Add more TiCDC nodes: scale out the TiCDC cluster to multiple nodes to increase processing capacity.
Optimize TiCDC node resources: increase CPU and memory configurations of the TiCDC node to improve performance.

Data flow throughput metrics and downstream latency

With the following metrics, you can learn the data flow throughput and downstream latency of TiCDC:

Puller output events/s: the number of rows that the Puller module of TiCDC nodes sends to the Sorter module per second.
Sorter output events/s: the number of rows that the Sorter module of TiCDC nodes sends to the Mounter module per second.
Mounter output events/s: the number of rows that the Mounter module of TiCDC nodes sends to the Sink module per second.
Table sink output events/s: the number of rows that the Table Sorter module of the TiCDC nodes sends to the Sink module per second.
SinkV2 - Sink flush rows/s: the number of rows that the Sink module in the TiCDC node sends to the downstream per second.
Transaction Sink Full Flush Duration: the average latency and p999 latency of writing downstream transactions by the MySQL Sink of TiCDC nodes.
MQ Worker Send Message Duration Percentile: the latency of sending messages by MQ worker when the downstream is Kafka.
Kafka Outgoing Bytes: the traffic of writing downstream transactions in MQ Workload.

Example 2: Impact of downstream database write speed on TiCDC data replication performance

As shown in the following diagram, both upstream and downstream are TiDB clusters. The TiCDC Puller output events/s metric indicates the QPS of the upstream database. The Transaction Sink Full Flush Duration metric indicates the average write latency of the downstream database, which is high during the first workload and low during the second workload.

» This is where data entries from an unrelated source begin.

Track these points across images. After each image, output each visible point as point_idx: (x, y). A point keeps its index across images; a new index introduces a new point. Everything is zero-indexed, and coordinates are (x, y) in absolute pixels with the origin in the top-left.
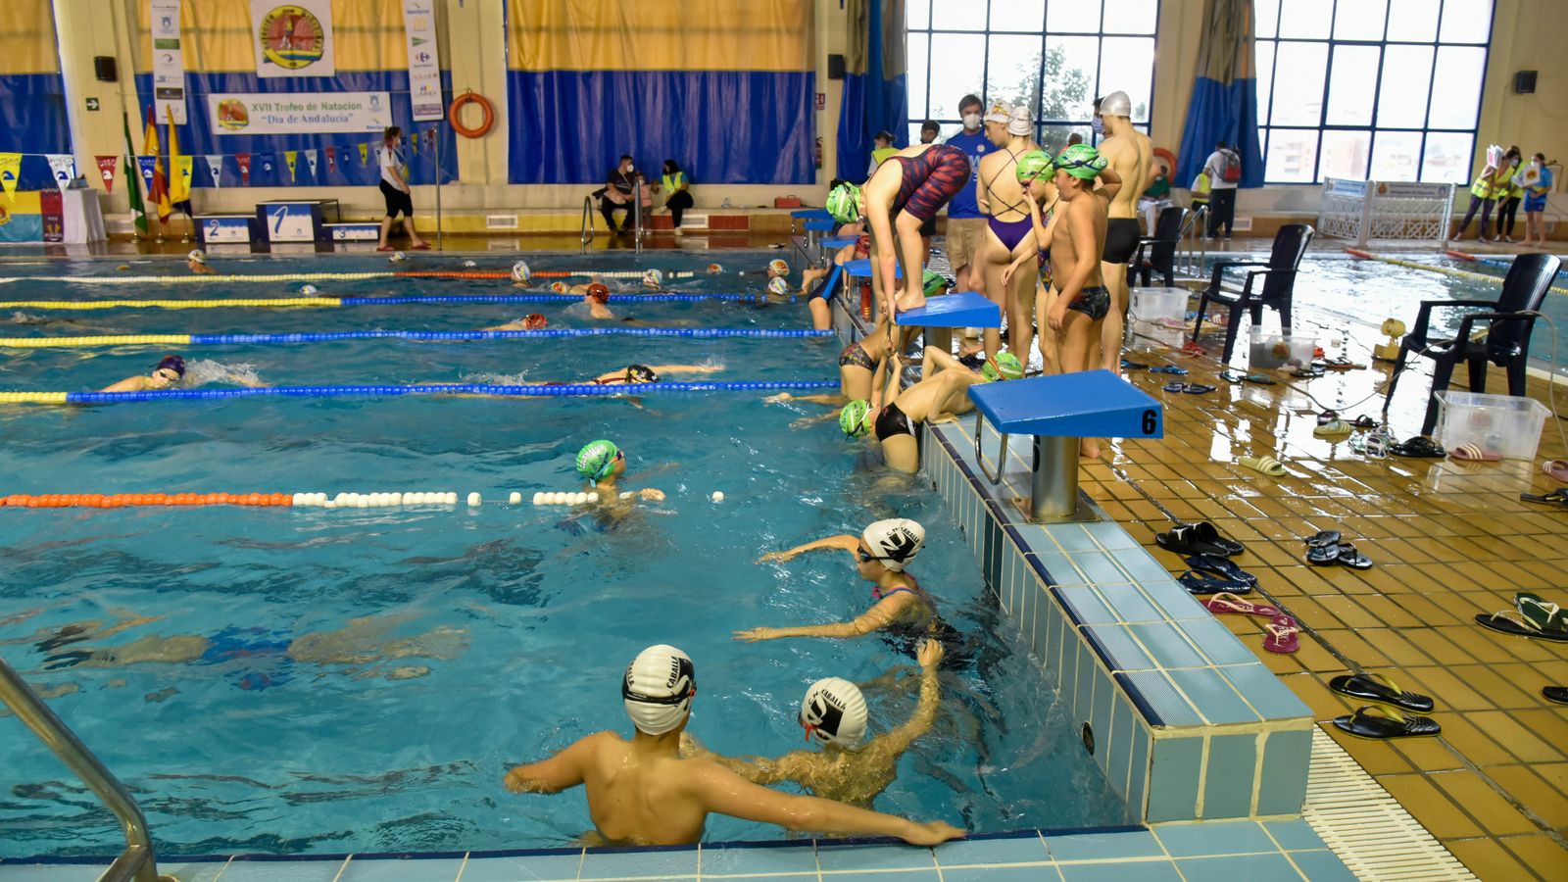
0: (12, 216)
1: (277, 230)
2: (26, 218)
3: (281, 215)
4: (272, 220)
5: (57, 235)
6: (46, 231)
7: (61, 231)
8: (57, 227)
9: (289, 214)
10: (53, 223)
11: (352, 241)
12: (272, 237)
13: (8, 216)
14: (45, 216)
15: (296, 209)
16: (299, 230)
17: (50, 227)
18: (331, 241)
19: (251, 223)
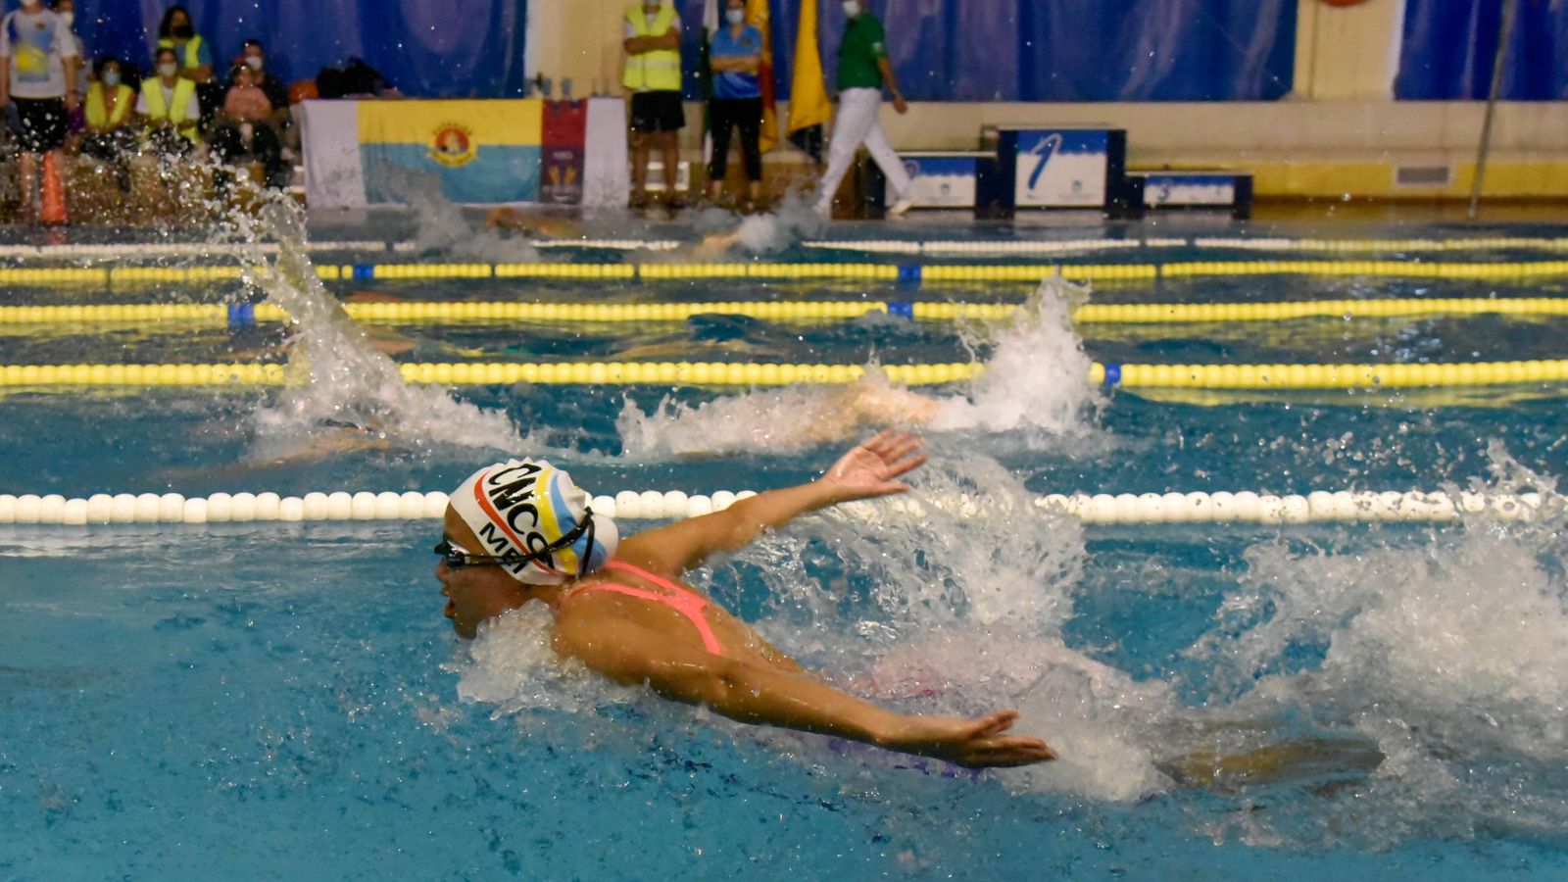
0: (482, 149)
1: (1032, 183)
2: (505, 151)
3: (1046, 154)
4: (1025, 163)
5: (568, 189)
6: (545, 179)
7: (579, 179)
8: (571, 174)
9: (1063, 150)
10: (562, 166)
11: (1178, 208)
12: (1022, 196)
13: (472, 149)
14: (547, 150)
15: (1075, 141)
16: (1077, 184)
17: (554, 172)
18: (1138, 208)
19: (981, 168)
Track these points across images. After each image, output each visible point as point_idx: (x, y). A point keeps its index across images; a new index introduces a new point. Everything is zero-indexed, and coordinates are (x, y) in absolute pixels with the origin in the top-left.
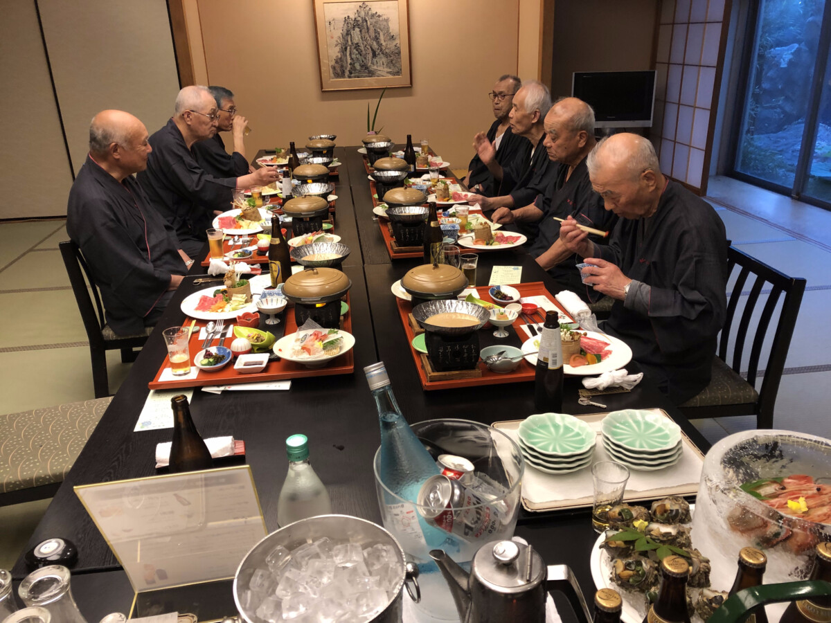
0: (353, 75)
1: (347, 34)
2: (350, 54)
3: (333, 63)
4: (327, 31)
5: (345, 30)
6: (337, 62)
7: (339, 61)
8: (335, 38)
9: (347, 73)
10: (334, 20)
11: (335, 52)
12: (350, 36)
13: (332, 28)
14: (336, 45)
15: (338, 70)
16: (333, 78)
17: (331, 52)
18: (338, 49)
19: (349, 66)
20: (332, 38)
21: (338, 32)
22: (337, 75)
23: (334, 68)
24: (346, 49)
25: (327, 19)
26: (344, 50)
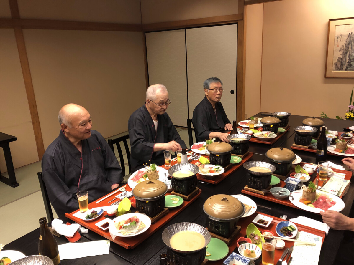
0: (349, 69)
1: (349, 44)
2: (349, 56)
3: (336, 61)
4: (335, 42)
5: (348, 42)
6: (338, 61)
7: (341, 61)
8: (340, 46)
9: (345, 67)
10: (341, 35)
11: (338, 54)
12: (351, 45)
13: (339, 40)
14: (340, 51)
15: (339, 66)
16: (334, 70)
17: (336, 54)
18: (341, 53)
19: (347, 63)
20: (338, 46)
21: (342, 43)
22: (337, 68)
23: (336, 64)
24: (346, 53)
25: (336, 35)
26: (345, 53)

During the first workload, because the downstream TiDB cluster writes data slowly, TiCDC consumes data at a speed that falls behind the upstream QPS, leading to a continuous increase in Changefeed checkpoint lag. However, Changefeed resolved ts lag remains within 300 milliseconds, indicating that replication lag and throughput bottlenecks are not caused by the puller and sorter modules but caused by the downstream sink module.
During the second workload, because the downstream TiDB cluster writes data faster, TiCDC replicates data at a speed that completely catches up with the upstream, the Changefeed checkpoint lag and Changefeed resolved ts lag remain within 500 milliseconds, which is a relatively ideal replication speed for TiCDC.